PASSAGE:

== Segment start ==

One state was the demand of the anti-Apartheid movement in South Africa. Only far-right White racists wanted a White state. The two-state solution in Palestine, which the West supports, is an apartheid neo-colonial solution. It leaves a racist Jewish state intact.

The real reason why PSC won’t support a one state solution is the trade unions. All Britain’s unions support 2 States. This allows them to support both the Palestinians and the Zionists. Not for the first time trade union leaders have faced both ways. On the one hand supporting Israel and on the other supporting its victims.

We saw this during the height of the false anti-Semitism campaign. Dave Prentis, the General Secretary of UNISON, pledged his support for the Palestinians and on the other hand wrote in the New Statesman ‘Why Labour must adopt the full IHRA definition of anti-Semitism.’

Why could Prentis and other union leaders do this?  Because historically the unions have been supporters of British imperialism. Instead of confronting unions with the choice of supporting an apartheid state or a democratic state, two states allows them to face both ways at the same time. They can support Israel (dressed up as opposition to ‘anti-Semitism’) and also support the Palestinians. It enables people like Prentis to work openly with the JLM.

Palestine Solidarity Campaign is a Human Rights NGO not a Political, Campaigning Organisation

Because PSC supports a two-state solution i.e. a ‘Jewish’ state and a Palestinian state, it sees its role as primarily one of opposing human rights abuses and in the current context Israel’s genocide. It allows the field to be clear for the Zionists and their ‘anti-Semitism’ campaign.

== Segment end ==

PROMPT 1: List every term in the passage on the Palestine Solidarity Campaign that is written entirely in capital letters.
PROMPT 2: Reproduce the passage on the Palestine Solidarity Campaign word for word, from "Why could Prentis" to "their ‘anti-Semitism’ campaign.".

SUPPLIED MATERIAL:

== Segment start ==

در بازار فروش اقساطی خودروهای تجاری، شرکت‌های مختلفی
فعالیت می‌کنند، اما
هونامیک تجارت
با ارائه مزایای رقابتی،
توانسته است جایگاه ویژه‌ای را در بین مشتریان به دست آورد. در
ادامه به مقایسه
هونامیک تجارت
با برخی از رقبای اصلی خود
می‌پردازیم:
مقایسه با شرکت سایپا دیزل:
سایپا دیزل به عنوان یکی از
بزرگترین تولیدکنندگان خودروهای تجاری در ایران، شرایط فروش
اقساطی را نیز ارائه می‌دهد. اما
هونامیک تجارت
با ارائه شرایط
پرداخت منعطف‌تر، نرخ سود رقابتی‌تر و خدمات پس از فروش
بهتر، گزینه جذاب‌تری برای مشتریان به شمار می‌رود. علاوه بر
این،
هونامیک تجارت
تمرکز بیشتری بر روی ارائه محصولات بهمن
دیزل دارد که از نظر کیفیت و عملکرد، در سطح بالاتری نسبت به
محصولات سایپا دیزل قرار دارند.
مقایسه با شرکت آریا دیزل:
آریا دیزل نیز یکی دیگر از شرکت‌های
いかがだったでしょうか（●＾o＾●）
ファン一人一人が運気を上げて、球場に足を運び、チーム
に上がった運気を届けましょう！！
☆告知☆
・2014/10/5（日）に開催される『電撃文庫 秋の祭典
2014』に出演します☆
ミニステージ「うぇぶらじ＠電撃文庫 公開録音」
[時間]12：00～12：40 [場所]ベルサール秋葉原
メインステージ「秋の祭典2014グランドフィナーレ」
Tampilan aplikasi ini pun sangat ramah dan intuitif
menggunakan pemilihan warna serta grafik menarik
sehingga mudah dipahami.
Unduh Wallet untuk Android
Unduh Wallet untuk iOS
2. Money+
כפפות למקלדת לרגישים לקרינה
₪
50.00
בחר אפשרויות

== Segment end ==
== Segment start ==

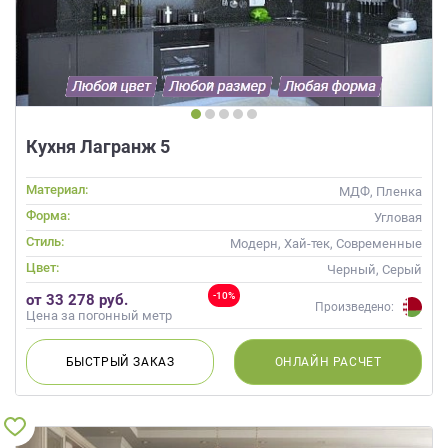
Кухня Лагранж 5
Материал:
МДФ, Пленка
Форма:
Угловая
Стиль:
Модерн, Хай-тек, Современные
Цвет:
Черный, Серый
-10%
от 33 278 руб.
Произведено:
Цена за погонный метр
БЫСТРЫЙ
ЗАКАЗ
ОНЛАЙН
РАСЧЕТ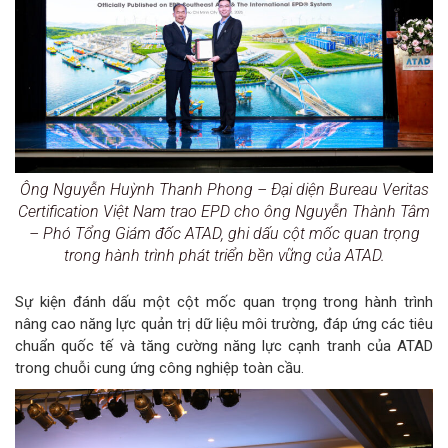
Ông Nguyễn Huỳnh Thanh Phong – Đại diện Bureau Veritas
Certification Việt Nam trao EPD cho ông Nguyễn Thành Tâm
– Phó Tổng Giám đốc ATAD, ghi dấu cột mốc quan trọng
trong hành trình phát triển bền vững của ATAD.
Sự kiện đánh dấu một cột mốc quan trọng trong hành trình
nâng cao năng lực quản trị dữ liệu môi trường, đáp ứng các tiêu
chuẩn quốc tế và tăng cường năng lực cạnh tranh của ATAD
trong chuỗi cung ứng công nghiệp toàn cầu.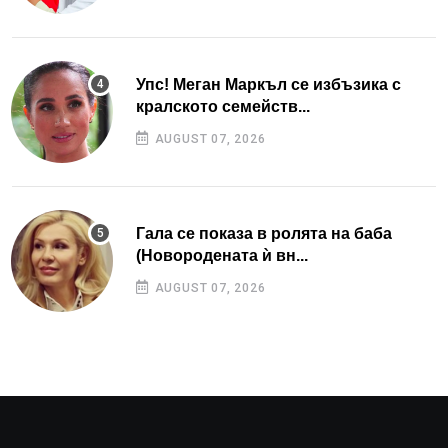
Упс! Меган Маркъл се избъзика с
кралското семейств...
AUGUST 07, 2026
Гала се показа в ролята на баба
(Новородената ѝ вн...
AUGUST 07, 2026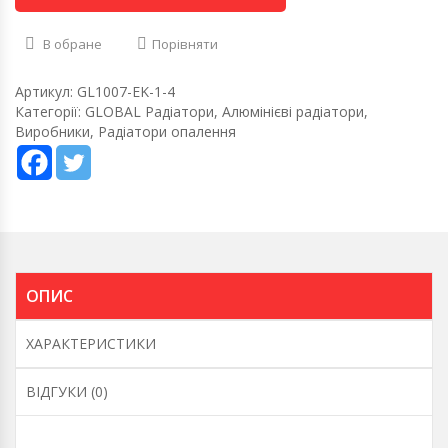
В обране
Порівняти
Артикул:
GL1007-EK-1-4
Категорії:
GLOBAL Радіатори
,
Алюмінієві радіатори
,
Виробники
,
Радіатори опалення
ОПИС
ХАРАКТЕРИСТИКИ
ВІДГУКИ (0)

== Segment end ==

RESULT 1: PSC, UNISON, IHRA, JLM, NGO

RESULT 2:
Why could Prentis and other union leaders do this?  Because historically the unions have been supporters of British imperialism. Instead of confronting unions with the choice of supporting an apartheid state or a democratic state, two states allows them to face both ways at the same time. They can support Israel (dressed up as opposition to ‘anti-Semitism’) and also support the Palestinians. It enables people like Prentis to work openly with the JLM.

Palestine Solidarity Campaign is a Human Rights NGO not a Political, Campaigning Organisation

Because PSC supports a two-state solution i.e. a ‘Jewish’ state and a Palestinian state, it sees its role as primarily one of opposing human rights abuses and in the current context Israel’s genocide. It allows the field to be clear for the Zionists and their ‘anti-Semitism’ campaign.